"La paz os dejo, mi paz os doy". El pasaje de los Hechos de los Apóstoles de la Primera Lectura de hoy (Hch 14, 19-28) narra las muchas tribulaciones que padecieron Pablo y Bernabé en sus viajes para anunciar el Evangelio. ¿Esa es la paz que da Jesús? La paz que Él da no es la que da el mundo. La paz que nos ofrece el mundo es una paz sin tribulaciones; nos ofrece una paz artificial, una paz que se reduce a tranquilidad. Es una paz que solo mira las propias cosas, las propias seguridades, que no falte nada, un poco como era la paz del rico Epulón. Una tranquilidad que nos hace cerrados, que no ve más allá. El mundo nos enseña la senda de la paz con anestesia: nos anestesia para no ver otra realidad de la vida: la Cruz. Por eso Pablo dice que se debe entrar en el Reino del cielo pasando por muchas tribulaciones.

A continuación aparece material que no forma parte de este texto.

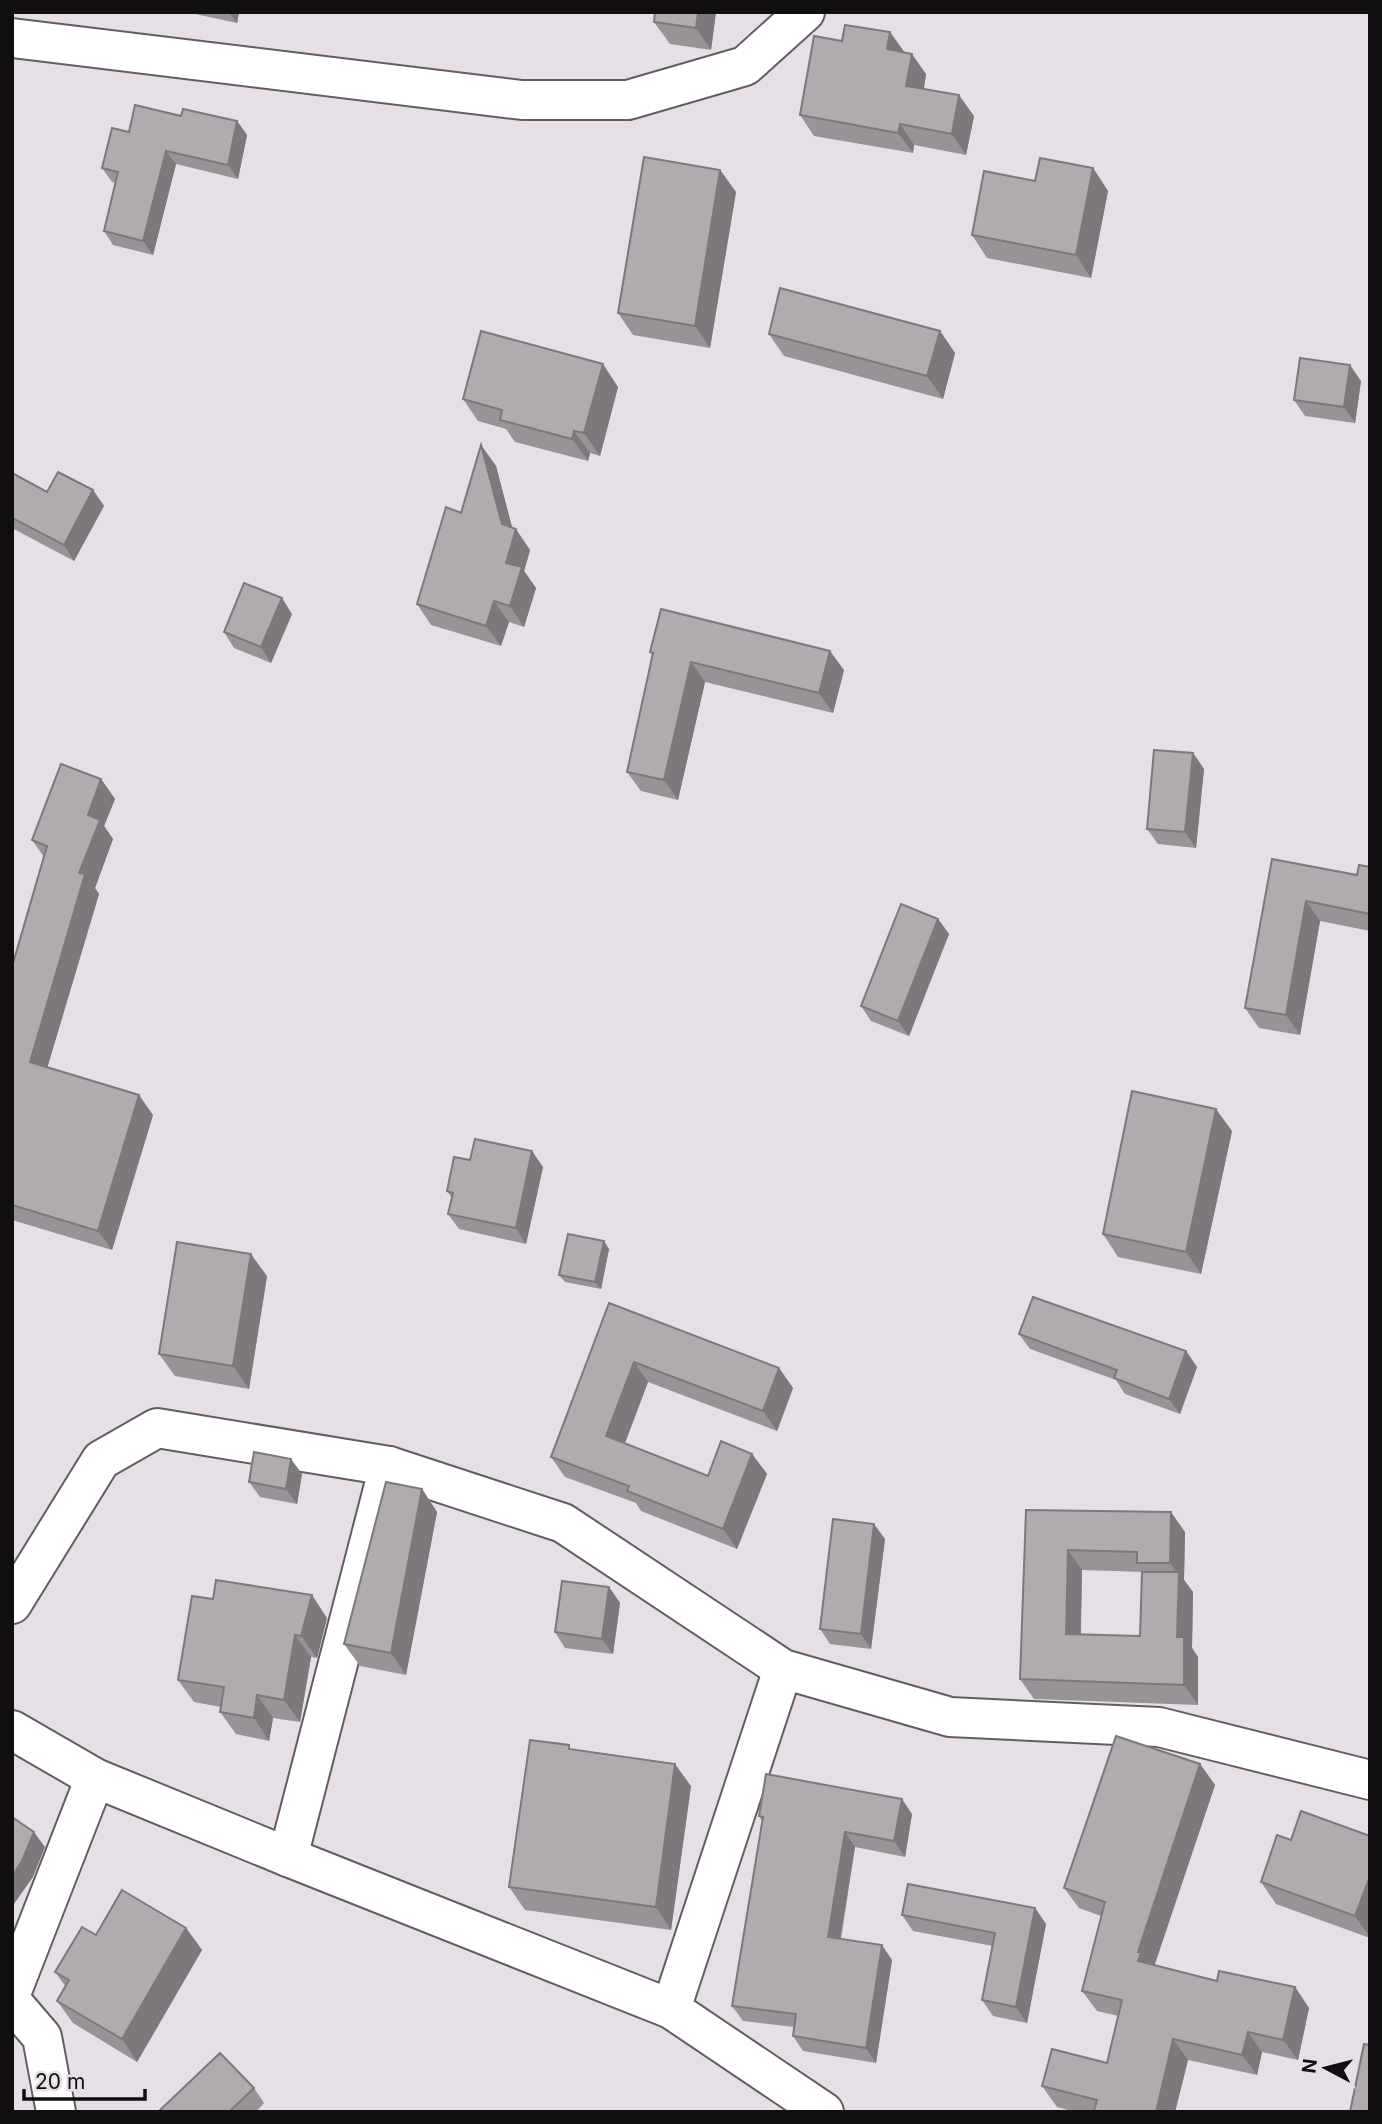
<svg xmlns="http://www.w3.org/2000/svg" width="1382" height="2124" font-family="Inter,sans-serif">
<rect width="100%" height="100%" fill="#e6e0e6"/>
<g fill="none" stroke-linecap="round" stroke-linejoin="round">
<!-- street casing -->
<g stroke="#625d62" stroke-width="42">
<g id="street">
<polyline points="12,38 522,100 628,100 745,66 805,12"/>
<polyline points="12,1604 101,1460 157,1428 389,1466 563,1523 783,1669 950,1717 1159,1727 1370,1780"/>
<polyline points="12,1730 95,1778 288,1857 671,2009 824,2112"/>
<polyline points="288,1857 389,1466"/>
<polyline points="12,1991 95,1778"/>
<polyline points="12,2002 42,2037 56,2112"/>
<polyline points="671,2009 783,1669"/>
</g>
</g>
<!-- street -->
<use href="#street" stroke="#fff" stroke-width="38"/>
</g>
<!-- wall -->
<g fill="#989397" fill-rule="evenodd">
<polygon points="194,12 239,12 237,23 195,14"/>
<polygon points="716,12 711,50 670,44 654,22"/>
<polygon points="890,32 904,52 926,74 924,89 974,116 966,155 914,145 913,153 814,136 800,115 842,41"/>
<polygon points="181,116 237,121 247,135 238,179 176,164 153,255 113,245 104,231 116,183 112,182 102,168 129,132"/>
<polygon points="1093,168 1108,191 1091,278 987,258 972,235 1035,181"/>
<polygon points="720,170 736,192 710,348 633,335 618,313"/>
<polygon points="940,331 955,353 943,399 784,356 769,334"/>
<polygon points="1361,381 1355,423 1305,416 1294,400"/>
<polygon points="618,387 600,456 590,453 588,461 515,442 506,429 478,421 463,399"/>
<polygon points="481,445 496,466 512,527 530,550 524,571 536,588 524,627 509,622 501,646 431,625 417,604 461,513"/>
<polygon points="12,473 47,492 93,490 104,506 74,561 12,528"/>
<polygon points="292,614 271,663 234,648 224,632"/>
<polygon points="650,652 844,670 833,713 705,682 678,800 641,791 627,772 653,656"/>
<polygon points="1193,753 1204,769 1196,848 1158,844 1147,829"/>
<polygon points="101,779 115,799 104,826 113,839 95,888 99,894 47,1068 153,1115 112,1250 12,1220 12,967 44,857 32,840"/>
<polygon points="1272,859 1357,875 1370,867 1370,931 1320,921 1300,1035 1259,1028 1245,1008"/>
<polygon points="938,919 949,934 909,1036 871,1021 861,1006"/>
<polygon points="1232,1131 1201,1274 1118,1257 1103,1234"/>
<polygon points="470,1160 543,1167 526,1244 459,1229 448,1214 452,1198 447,1191"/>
<polygon points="609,1249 601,1289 565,1282 559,1275"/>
<polygon points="267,1276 249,1389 175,1376 159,1354"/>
<polygon points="609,1303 779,1368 793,1388 777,1431 648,1382 625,1443 708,1476 752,1454 767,1474 737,1549 641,1511 636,1503 565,1477 551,1457"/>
<polygon points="1019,1334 1186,1351 1197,1367 1180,1414 1125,1394 1116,1380 1030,1349"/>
<polygon points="302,1474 297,1504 260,1497 249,1482"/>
<polygon points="422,1489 437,1512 406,1675 360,1666 344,1644"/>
<path d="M1026 1510 1185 1532 1184 1580 1193 1592 1192 1648 1198 1657V1705L1034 1699 1020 1679ZM1082 1570 1144 1572 1140 1636 1081 1635Z"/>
<polygon points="885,1539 871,1649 830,1644 820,1629"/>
<polygon points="609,1587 620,1603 613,1654 565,1648 555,1632"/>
<polygon points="327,1618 317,1658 311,1657 300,1722 273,1718 269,1741 236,1734 220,1712 221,1707 194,1702 178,1680"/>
<polygon points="572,1749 691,1786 671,1930 525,1910 509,1887"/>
<polygon points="1200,1764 1215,1785 1154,1965 1217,1981 1295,1987 1309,2008 1298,2060 1262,2052 1257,2075 1188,2060 1175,2112 1076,2112 1057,2107 1042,2086 1107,2063 1118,2016 1097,2011 1082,1991 1101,1916 1079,1908 1064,1888"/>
<polygon points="912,1814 905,1857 855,1847 841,1939 892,1960 876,2063 803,2051 793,2036 794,2027 743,2021 732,2006 763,1822 759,1816"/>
<polygon points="1370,1836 1370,1938 1276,1904 1261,1882 1291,1840"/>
<polygon points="1035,1908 1046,1924 1027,2023 993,2016 982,2000 993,1946 913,1931 902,1915"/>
<polygon points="186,1928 202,1950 137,2062 73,2023 57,2001 66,1987 55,1972"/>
<polygon points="254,2088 264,2103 256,2112 158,2112"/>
</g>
<!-- shaded-wall -->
<g fill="#7c787b">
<polygon points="229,12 239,12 237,23"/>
<polygon points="698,12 716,12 711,50 696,28"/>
<polygon points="890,32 905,53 887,49"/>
<polygon points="912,54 926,74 921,107 906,86"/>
<polygon points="959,95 974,116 966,155 952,134"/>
<polygon points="237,121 247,135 238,179 228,165"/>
<polygon points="900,124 914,145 913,153 898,133"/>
<polygon points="166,151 176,164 153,255 143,241"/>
<polygon points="1093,168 1108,191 1091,278 1076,255"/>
<polygon points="720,170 736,192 710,348 695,326"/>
<polygon points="940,331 955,353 943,399 927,376"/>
<polygon points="603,364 618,387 600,456 584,433"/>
<polygon points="1350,365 1361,381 1355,423 1344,407"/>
<polygon points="574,431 590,453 588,461 572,439"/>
<polygon points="481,445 496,466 514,535 516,529 530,550 524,571 536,588 524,627 510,606 502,524"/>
<polygon points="93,490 104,506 74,561 64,545"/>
<polygon points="282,598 292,614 271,663 261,647"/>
<polygon points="494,601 509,622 501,646 486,626"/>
<polygon points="830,651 844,670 833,713 819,693"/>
<polygon points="691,662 705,682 678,800 664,780"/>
<polygon points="1193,753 1204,769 1196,848 1185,832"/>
<polygon points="101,779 115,799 104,826 113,839 95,888 99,894 43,1082 30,1062 79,873 88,815"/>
<polygon points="1306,901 1320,921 1300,1035 1286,1015"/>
<polygon points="938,919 949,934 909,1036 898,1021"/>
<polygon points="139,1095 153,1115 112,1250 98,1231"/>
<polygon points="1216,1109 1232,1131 1201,1274 1186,1252"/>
<polygon points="532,1151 543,1167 526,1244 516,1228"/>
<polygon points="604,1241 609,1249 601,1289 595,1282"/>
<polygon points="251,1254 267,1276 249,1389 233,1366"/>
<polygon points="1186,1351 1197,1367 1180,1414 1169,1399"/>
<polygon points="634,1362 648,1382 620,1456 606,1436"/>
<polygon points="779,1368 793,1388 777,1431 763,1411"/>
<polygon points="752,1454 767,1474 737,1549 723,1529"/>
<polygon points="291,1459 302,1474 297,1504 286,1489"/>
<polygon points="422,1489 437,1512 406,1675 391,1653"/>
<polygon points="1171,1512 1185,1532 1184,1580 1193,1592 1192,1648 1198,1657 1198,1705 1184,1685 1177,1637 1179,1576 1170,1563"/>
<polygon points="874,1524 885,1539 871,1649 861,1634"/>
<polygon points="1068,1550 1082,1570 1080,1654 1066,1634"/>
<polygon points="609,1587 620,1603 613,1654 602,1639"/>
<polygon points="312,1595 327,1618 317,1658 301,1636"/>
<polygon points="295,1635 311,1657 300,1722 284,1700"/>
<polygon points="257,1695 273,1718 269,1741 254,1718"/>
<polygon points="675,1764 691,1786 671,1930 656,1907"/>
<polygon points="1200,1764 1215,1785 1153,1970 1138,1961 1138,1952"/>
<polygon points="902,1799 912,1814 905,1857 894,1841"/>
<polygon points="34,1832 45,1847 33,1877 14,1904 12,1901 12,1876"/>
<polygon points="845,1832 855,1847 838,1952 828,1937"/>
<polygon points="1370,1876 1370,1937 1355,1916"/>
<polygon points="1035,1908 1046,1924 1027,2023 1016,2007"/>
<polygon points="186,1928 202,1950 137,2062 122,2039"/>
<polygon points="882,1945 892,1960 876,2063 866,2048"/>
<polygon points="1295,1987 1309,2008 1298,2060 1283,2040"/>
<polygon points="1248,2032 1262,2052 1257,2075 1242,2055"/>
<polygon points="1173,2039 1188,2060 1175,2112 1156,2112"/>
</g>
<!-- building -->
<g fill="#b1abb0" stroke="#7c787b" stroke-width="2">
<polygon points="655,12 698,12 696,28 654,22"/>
<polygon points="845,25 890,32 887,49 912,54 906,86 959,95 952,134 900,124 898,133 800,115 814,36 842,41"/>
<polygon points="135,105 181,116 183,109 237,121 228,165 166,151 143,241 104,231 118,172 102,168 112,128 129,132"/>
<polygon points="644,157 720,170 695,326 618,313"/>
<polygon points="1040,158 1093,168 1076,255 972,235 984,171 1035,181"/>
<polygon points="780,288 940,331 927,376 769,334"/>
<polygon points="481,331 603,364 584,433 574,431 572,439 500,420 502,410 463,399"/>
<polygon points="1300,358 1350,365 1344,407 1294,400"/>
<polygon points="481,445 502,524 516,529 506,563 522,567 510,606 494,601 486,626 417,604 446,507 461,513"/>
<polygon points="58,472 93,490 64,545 12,518 12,473 47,492"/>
<polygon points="244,583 282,598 261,647 224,632"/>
<polygon points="661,609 830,651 819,693 691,662 664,780 627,772 653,653 650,652"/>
<polygon points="1154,750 1193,753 1185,832 1147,829"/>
<polygon points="61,764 101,779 88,815 100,820 79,873 85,874 30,1062 139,1095 98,1231 12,1205 12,967 47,846 32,840"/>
<polygon points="1272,859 1357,875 1359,865 1370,867 1370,914 1306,901 1286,1015 1245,1008"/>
<polygon points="901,904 938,919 898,1021 861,1006"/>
<polygon points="1132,1091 1216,1109 1186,1252 1103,1234"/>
<polygon points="475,1139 532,1151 516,1228 448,1214 453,1193 447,1191 454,1157 470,1160"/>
<polygon points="568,1234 604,1241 595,1282 559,1275"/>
<polygon points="177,1242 251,1254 233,1366 159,1354"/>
<polygon points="1033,1297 1186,1351 1169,1399 1114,1378 1117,1370 1019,1334"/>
<polygon points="609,1303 779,1368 763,1411 634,1362 606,1436 708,1476 721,1441 752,1454 723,1529 627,1491 629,1486 551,1457"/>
<polygon points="254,1452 291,1459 286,1489 249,1482"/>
<polygon points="386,1482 422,1489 391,1653 344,1644"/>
<polygon points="1026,1510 1171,1512 1170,1563 1137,1563 1137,1552 1068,1550 1066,1634 1140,1636 1142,1572 1179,1572 1177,1637 1184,1637 1184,1685 1020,1679"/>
<polygon points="833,1519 874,1524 861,1634 820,1629"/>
<polygon points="216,1580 312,1595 301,1636 295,1635 284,1700 257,1695 254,1718 220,1712 224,1687 178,1680 192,1596 213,1599"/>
<polygon points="562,1581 609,1587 602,1639 555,1632"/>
<polygon points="1116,1736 1200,1764 1138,1952 1141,1952 1138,1961 1217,1981 1219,1971 1295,1987 1283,2040 1248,2032 1242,2055 1173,2039 1156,2112 1097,2112 1094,2111 1097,2100 1042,2086 1052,2049 1107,2063 1122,2000 1082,1991 1105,1902 1064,1888"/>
<polygon points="530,1740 569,1745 569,1749 675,1764 656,1907 509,1887"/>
<polygon points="766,1774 902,1799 894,1841 845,1832 828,1937 882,1945 866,2048 793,2036 796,2014 732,2006 763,1817 759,1816"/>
<polygon points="1301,1811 1370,1836 1370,1876 1355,1916 1261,1882 1277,1835 1291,1840"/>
<polygon points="12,1817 34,1832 22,1861 12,1876"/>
<polygon points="908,1884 1035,1908 1016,2007 982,2000 995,1933 902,1915"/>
<polygon points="122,1890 186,1928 122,2039 57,2001 69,1980 55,1972 82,1927 96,1935"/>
<polygon points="1364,2044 1370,2045 1370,2112 1350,2112"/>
<polygon points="220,2053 254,2088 229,2112 158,2112"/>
</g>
<!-- border -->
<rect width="1382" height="2124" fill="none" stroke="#100e10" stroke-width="28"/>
<!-- north arrow -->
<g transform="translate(1326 2068) rotate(277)" stroke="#e6e0e6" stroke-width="5" paint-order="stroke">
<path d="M0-5L12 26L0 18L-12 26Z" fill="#100e10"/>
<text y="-10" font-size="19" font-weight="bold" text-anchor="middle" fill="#100e10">N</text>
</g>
<!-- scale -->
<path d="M24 2089v10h121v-10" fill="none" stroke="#100e10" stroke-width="3.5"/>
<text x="35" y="2089" font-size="21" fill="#100e10" stroke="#e6e0e6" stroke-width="5" paint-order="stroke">20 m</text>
</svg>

Pero, ¿se puede tener paz en la tribulación? Por parte nuestra, no: no somos capaces de hacer una paz que sea tranquilidad, una paz psicológica, una paz hecha por nosotros, porque las tribulaciones existen: quien un dolor, quien una enfermedad, quien una muerte… existen. La paz que da Jesús es un regalo: es un don del Espíritu Santo. Y esa paz está en medio de las tribulaciones y sigue adelante. No es una especie de estoicismo, como el que hace el faquir: no. Es otra cosa.
La paz de Dios es un don que nos hace ir adelante. Jesús, después de haber dado la paz a los discípulos, sufre en el Huerto de los Olivos y ahí ofrece todo a la voluntad del Padre y sufre, pero no le falta el consuelo de Dios. El Evangelio, de hecho, narra que se le apareció un ángel del cielo para consolarlo. La paz de Dios es una paz real, que va en la realidad de la vida, que no niega la vida: la vida es así. Está el sufrimiento, están los enfermos, hay tantas cosas feas, están las guerras… pero esa paz de dentro, que es un regalo, no se pierde, sino que se va adelante llevando la Cruz y el sufrimiento. Una paz sin Cruz no es la paz de Jesús: es una paz que se puede comprar. Podemos fabricarla nosotros. Pero no es duradera: se acaba.
Cuando uno se enfada, pierde la paz. Cuando mi corazón se turba es porque no estoy abierto a la paz de Jesús, porque no soy capaz de llevar la vida como viene, con las cruces y los dolores que vengan. Debemos en cambio ser capaces de pedir al Señor la gracia de su paz. Debemos entrar en el Reino de Dios a través de muchas tribulaciones. La gracia de la paz, de no perder esa paz interior. Un Santo decía, hablando de esto: "La vida del cristiano es un camino entre las persecuciones del mundo y los consuelos de Dios" (San Agustín, De Civitate Dei XVIII, 51). Que el Señor nos haga entender bien cómo es esa paz que Él nos regala con el Espíritu Santo.